* EXERCISE BRIEF
Search the records below for the word "lines", then return every line where it appears.

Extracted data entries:
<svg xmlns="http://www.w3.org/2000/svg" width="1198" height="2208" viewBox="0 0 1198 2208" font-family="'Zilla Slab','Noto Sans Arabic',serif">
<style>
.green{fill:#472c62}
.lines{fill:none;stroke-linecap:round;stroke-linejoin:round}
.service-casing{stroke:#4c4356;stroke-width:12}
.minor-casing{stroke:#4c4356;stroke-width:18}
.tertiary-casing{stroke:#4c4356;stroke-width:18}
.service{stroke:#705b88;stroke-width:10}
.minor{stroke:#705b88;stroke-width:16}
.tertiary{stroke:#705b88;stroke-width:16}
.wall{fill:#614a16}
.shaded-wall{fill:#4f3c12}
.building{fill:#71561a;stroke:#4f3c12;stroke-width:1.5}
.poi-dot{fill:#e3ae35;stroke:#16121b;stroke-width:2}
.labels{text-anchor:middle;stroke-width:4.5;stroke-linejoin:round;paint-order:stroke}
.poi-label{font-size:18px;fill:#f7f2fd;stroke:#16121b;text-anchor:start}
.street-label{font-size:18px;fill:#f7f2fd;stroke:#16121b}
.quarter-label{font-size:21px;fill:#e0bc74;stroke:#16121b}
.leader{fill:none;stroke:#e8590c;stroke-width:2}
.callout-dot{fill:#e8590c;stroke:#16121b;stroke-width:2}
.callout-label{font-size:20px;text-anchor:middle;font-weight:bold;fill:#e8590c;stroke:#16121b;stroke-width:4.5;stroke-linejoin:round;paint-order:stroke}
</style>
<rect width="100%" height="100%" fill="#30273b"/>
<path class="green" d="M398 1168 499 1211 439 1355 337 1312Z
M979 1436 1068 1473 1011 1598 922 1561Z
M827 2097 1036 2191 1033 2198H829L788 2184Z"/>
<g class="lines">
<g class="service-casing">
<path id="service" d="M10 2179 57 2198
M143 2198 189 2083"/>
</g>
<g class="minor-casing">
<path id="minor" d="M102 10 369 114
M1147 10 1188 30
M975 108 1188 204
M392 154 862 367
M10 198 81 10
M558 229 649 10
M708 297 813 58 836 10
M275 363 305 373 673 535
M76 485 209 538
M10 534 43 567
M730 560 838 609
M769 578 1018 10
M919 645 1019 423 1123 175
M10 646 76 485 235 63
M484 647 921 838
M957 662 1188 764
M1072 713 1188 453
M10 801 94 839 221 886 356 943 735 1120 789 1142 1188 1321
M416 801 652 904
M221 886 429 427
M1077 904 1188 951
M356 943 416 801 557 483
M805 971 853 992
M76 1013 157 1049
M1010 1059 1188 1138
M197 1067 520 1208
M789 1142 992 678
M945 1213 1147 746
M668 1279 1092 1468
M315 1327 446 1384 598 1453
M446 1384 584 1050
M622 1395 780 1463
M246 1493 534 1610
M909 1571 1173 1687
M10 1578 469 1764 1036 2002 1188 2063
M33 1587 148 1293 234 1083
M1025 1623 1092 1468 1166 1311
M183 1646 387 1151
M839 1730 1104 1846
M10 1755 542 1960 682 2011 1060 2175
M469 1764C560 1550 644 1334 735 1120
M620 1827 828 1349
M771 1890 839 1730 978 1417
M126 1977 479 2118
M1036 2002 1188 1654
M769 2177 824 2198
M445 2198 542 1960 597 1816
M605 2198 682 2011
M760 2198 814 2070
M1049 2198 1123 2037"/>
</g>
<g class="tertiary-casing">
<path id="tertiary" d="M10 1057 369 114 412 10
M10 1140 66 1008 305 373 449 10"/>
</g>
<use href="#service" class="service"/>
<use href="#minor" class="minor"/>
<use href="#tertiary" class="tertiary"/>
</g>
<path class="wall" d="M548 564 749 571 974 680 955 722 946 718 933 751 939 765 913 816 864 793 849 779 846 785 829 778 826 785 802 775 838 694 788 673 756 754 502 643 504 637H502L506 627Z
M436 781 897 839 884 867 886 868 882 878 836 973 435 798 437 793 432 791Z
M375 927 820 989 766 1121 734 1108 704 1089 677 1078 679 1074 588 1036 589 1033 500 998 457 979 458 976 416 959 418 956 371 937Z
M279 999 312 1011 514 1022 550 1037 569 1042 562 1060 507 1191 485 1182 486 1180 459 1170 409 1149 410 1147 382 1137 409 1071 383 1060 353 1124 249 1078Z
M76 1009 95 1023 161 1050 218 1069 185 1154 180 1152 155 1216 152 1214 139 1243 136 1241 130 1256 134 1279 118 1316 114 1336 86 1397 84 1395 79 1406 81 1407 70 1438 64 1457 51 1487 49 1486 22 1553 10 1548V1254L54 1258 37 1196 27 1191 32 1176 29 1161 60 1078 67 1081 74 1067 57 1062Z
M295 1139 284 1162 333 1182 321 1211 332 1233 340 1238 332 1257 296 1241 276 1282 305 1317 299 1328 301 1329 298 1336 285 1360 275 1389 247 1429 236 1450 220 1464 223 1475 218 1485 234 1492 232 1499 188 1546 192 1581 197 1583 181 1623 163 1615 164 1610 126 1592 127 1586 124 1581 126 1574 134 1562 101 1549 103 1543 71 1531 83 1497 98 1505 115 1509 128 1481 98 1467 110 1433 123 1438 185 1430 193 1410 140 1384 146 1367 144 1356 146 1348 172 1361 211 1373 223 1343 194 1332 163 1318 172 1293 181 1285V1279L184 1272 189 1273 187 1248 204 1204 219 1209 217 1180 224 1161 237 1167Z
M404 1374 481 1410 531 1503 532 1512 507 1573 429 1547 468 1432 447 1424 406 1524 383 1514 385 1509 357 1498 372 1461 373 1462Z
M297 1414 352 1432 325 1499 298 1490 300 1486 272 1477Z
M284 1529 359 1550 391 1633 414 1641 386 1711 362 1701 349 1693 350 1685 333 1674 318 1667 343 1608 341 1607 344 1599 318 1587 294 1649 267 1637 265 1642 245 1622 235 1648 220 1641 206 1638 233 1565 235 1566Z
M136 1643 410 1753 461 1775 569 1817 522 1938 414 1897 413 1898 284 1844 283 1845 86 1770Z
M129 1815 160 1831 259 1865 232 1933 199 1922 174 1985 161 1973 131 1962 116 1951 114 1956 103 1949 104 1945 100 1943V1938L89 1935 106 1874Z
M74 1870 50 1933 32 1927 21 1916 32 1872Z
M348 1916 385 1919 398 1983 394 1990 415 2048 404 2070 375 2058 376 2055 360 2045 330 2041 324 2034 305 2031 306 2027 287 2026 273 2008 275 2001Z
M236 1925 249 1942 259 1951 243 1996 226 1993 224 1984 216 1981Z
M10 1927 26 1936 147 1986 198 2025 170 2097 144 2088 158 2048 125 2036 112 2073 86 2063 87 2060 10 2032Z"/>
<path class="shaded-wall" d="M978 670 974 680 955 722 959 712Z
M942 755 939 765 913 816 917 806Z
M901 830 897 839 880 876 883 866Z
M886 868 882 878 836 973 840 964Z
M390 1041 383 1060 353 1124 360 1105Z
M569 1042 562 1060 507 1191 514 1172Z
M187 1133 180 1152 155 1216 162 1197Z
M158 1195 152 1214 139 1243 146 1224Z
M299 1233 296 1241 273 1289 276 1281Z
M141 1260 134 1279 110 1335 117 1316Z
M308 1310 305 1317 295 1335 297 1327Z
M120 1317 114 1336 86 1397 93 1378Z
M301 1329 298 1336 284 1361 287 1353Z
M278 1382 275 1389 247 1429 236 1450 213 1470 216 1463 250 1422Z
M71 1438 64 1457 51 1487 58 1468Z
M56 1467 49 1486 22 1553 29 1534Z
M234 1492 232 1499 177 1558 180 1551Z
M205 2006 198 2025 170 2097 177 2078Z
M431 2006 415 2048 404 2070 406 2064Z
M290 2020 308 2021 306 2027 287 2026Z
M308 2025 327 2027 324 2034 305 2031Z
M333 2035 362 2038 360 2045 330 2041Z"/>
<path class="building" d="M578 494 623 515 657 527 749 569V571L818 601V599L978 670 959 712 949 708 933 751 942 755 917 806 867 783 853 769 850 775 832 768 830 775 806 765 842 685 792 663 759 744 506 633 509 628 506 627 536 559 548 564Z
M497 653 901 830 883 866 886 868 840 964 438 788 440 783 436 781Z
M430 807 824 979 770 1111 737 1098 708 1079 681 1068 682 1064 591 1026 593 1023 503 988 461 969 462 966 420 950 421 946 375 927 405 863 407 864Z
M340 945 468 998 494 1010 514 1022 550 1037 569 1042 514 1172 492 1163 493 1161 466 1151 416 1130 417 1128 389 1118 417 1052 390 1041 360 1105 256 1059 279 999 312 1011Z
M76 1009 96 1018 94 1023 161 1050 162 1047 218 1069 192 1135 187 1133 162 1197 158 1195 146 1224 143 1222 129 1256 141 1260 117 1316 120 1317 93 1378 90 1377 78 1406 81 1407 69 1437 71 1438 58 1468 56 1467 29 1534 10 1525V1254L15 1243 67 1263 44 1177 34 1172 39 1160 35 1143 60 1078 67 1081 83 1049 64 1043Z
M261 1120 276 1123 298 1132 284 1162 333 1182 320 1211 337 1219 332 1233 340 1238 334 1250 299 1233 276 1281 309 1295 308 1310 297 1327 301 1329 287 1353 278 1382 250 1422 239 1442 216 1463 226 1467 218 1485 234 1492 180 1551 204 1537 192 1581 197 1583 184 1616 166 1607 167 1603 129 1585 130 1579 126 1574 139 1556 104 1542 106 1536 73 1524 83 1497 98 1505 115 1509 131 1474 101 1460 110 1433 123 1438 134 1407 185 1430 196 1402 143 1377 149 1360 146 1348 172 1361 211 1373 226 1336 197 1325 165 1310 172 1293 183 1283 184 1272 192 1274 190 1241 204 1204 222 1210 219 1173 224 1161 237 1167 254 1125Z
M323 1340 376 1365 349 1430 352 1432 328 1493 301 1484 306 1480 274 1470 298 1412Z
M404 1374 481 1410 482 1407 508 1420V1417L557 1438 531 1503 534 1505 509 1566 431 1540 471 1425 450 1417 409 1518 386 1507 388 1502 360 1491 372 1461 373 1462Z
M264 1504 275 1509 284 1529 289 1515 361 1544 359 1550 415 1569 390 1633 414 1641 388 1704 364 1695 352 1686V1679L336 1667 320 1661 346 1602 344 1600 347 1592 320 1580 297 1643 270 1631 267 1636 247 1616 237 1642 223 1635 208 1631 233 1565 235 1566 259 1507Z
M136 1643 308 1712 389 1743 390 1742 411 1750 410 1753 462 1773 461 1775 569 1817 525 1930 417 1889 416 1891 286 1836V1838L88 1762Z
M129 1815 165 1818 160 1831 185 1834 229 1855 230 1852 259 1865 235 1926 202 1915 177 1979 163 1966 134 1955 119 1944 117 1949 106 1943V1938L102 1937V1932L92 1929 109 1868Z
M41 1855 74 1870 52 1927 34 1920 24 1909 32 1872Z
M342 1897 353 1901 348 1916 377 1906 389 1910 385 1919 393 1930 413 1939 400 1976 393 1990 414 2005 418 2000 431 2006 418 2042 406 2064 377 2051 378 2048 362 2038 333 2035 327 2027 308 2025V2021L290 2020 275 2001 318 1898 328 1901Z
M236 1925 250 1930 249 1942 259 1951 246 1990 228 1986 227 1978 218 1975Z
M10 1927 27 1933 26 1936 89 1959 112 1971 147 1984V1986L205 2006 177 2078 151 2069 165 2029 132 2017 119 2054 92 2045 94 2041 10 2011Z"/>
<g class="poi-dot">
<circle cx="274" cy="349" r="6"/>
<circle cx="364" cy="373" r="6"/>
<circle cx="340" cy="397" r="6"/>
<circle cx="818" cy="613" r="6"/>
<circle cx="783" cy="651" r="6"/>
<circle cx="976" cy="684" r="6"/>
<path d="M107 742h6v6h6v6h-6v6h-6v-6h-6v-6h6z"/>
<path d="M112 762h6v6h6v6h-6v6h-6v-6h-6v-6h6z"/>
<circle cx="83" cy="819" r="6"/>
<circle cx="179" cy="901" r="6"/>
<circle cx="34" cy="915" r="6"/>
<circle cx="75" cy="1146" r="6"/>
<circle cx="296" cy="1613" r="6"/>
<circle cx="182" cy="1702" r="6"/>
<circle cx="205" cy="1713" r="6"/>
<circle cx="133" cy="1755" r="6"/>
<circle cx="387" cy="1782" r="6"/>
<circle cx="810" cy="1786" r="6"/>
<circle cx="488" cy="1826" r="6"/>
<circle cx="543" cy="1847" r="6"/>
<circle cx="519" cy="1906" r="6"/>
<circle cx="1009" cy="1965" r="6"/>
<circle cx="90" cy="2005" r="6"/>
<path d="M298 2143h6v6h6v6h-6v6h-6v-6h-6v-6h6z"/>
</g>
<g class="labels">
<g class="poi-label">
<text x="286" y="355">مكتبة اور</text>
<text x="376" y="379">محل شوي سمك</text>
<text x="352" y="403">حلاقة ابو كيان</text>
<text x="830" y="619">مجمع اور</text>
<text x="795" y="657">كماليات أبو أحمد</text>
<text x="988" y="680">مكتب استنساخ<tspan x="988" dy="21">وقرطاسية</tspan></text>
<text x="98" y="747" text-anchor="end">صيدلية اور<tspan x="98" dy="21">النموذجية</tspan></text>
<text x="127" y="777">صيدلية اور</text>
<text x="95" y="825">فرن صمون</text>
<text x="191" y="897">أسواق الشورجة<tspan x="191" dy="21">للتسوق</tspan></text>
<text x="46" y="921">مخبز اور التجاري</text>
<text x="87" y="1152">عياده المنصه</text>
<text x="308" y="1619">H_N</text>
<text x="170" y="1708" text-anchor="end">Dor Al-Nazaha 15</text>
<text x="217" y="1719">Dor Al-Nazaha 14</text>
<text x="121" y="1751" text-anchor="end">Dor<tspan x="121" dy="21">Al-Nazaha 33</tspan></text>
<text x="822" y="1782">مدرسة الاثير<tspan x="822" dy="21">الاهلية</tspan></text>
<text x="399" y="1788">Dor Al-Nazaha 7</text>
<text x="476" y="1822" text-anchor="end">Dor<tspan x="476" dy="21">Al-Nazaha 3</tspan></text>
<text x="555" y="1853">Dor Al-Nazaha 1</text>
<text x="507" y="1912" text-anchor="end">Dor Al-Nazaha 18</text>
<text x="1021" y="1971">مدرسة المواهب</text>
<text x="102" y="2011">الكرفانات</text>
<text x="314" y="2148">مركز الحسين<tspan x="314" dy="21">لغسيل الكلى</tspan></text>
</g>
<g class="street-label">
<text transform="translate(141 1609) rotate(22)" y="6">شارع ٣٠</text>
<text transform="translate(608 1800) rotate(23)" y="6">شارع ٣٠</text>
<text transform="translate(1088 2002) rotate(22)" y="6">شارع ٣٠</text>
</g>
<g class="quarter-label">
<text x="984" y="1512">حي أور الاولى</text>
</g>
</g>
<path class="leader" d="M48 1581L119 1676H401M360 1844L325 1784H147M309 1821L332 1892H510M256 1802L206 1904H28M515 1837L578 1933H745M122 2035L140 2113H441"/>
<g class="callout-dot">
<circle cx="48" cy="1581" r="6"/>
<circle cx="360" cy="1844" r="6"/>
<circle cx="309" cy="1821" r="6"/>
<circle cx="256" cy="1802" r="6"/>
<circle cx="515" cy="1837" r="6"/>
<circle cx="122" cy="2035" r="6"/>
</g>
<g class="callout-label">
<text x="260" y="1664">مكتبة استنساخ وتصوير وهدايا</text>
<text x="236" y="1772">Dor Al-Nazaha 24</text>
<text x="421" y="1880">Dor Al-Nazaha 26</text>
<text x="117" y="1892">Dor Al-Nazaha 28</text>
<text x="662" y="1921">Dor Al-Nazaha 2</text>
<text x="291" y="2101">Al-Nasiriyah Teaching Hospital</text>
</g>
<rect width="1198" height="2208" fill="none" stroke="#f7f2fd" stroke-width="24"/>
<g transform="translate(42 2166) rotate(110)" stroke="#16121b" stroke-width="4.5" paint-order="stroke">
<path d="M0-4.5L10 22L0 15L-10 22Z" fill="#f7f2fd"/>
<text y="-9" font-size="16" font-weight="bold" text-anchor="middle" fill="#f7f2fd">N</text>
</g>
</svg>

* OUTPUT OF THE TASK
.lines{fill:none;stroke-linecap:round;stroke-linejoin:round}
<g class="lines">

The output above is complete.